I thought there was going to be an m arch update this gen. But no. Not even that either. Literally just more electricity consumption. Ray tracing 20% uplift comes from instead of you fps dropping rrom 100 to 50. It will drop to 60. Viola. 20-30% improvement.
There is the ai stuff. But i do not think any games will use it within the time frame of these cards relevance. *maybe the 5070 acts as if it has 24gb. Well the ps6 might have 32gb mem with 70gb effective. So eh. Good luck ¯\(ツ)/¯
Erikthered00@reddit
Now we just wait for all the YouTube videos where they butcher the wording.
“750 millimeters squared”
No! It’s 750 square millimeters. 750 millimeters squared is (750mm)^2 which is not the same as 750mm^2. It works out to be 562,500mm^2 as they say it and it’s clearly wrong.

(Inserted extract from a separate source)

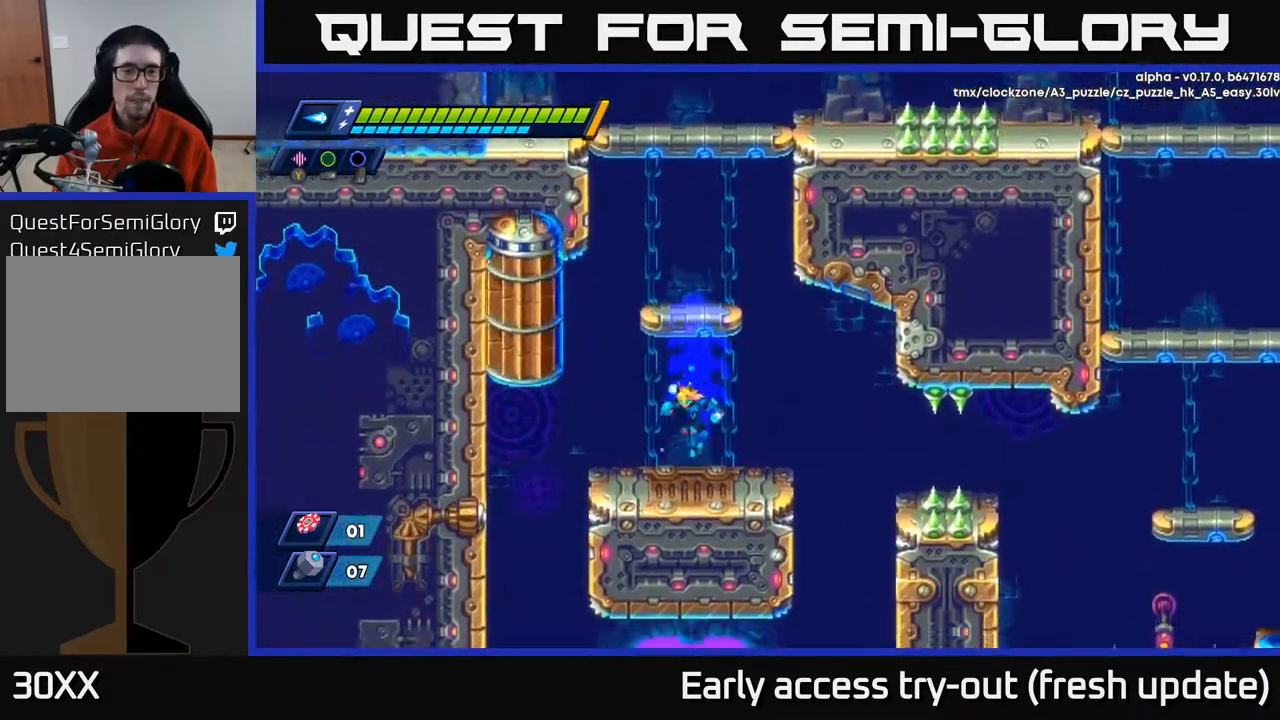
{"buttons": ["A", "R2", "DPAD_RIGHT"], "left_stick": "center", "right_stick": "center", "events": [[17, "DPAD_LEFT", "down"], [117, "R2", "down"], [133, "A", "down"], [333, "A", "up"], [367, "DPAD_LEFT", "up"], [383, "A", "down"], [383, "DPAD_RIGHT", "down"]]}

Gamers Nexus, LTT, hardware unboxed have all done this regularly.
_Oxygenator_@reddit
nobody fucking cares
Erikthered00@reddit
Oddly antagonistic response.
Anyone with a science or engineering background generally does. If they want to be seen as knowledgeable, then amateur errors like this really undercut it.
_Oxygenator_@reddit
Oh yes mister expert. Tell us all about the correct way to communicate. Never mind the fact that absolutely no one was misunderstanding what was being said.
Erikthered00@reddit
Again, hostile.
Seriously, I think you need to look at how you talk and think about people.
bexamous@reddit
562,500mm, 562,500mm2 would be "750 square millimeters squared".
dirthurts@reddit
They are REALLY holding back on die size on everything below the 90 series. Clearly trying to push everyone to spend the maximum amount. It makes the value of the mid tier chips look bad (because they are).
I miss the days with the 70 and 80 series got most of the die and good amounts of VRAM.
Noreng@reddit
I don't think it's a matter of limiting the die size so much as Blackwell not scaling all that well beyond the GB203 die size for gaming loads. The GB203 is 50% larger than the GB205, and performs 50% better. The GB202 is 100% larger than the GB203, but only performs 50% better.
dirthurts@reddit
The end user doesn't care about scaling. just about performance, and they're bleeding us for it.
Far_Success_1896@reddit
Did you think that you were going to get 4090 performance for $999 or something?
dirthurts@reddit
They did say that, to be fair. Actually they said 4090 for 4070 ti prices. They lied. You're fine with it?
Far_Success_1896@reddit
I'm getting a 5080 yea. Are you?
dirthurts@reddit
Heck no.
Far_Success_1896@reddit
Great. I'm sure your next card will be marketing free and ethically sourced.
Strazdas1@reddit
Must include free range generated frames. None of that artificial pixel inclusion.
Noreng@reddit
Say Nvidia decided to make a GB202.5 then, it'd be about 600 mm^2 in die size. What about performance?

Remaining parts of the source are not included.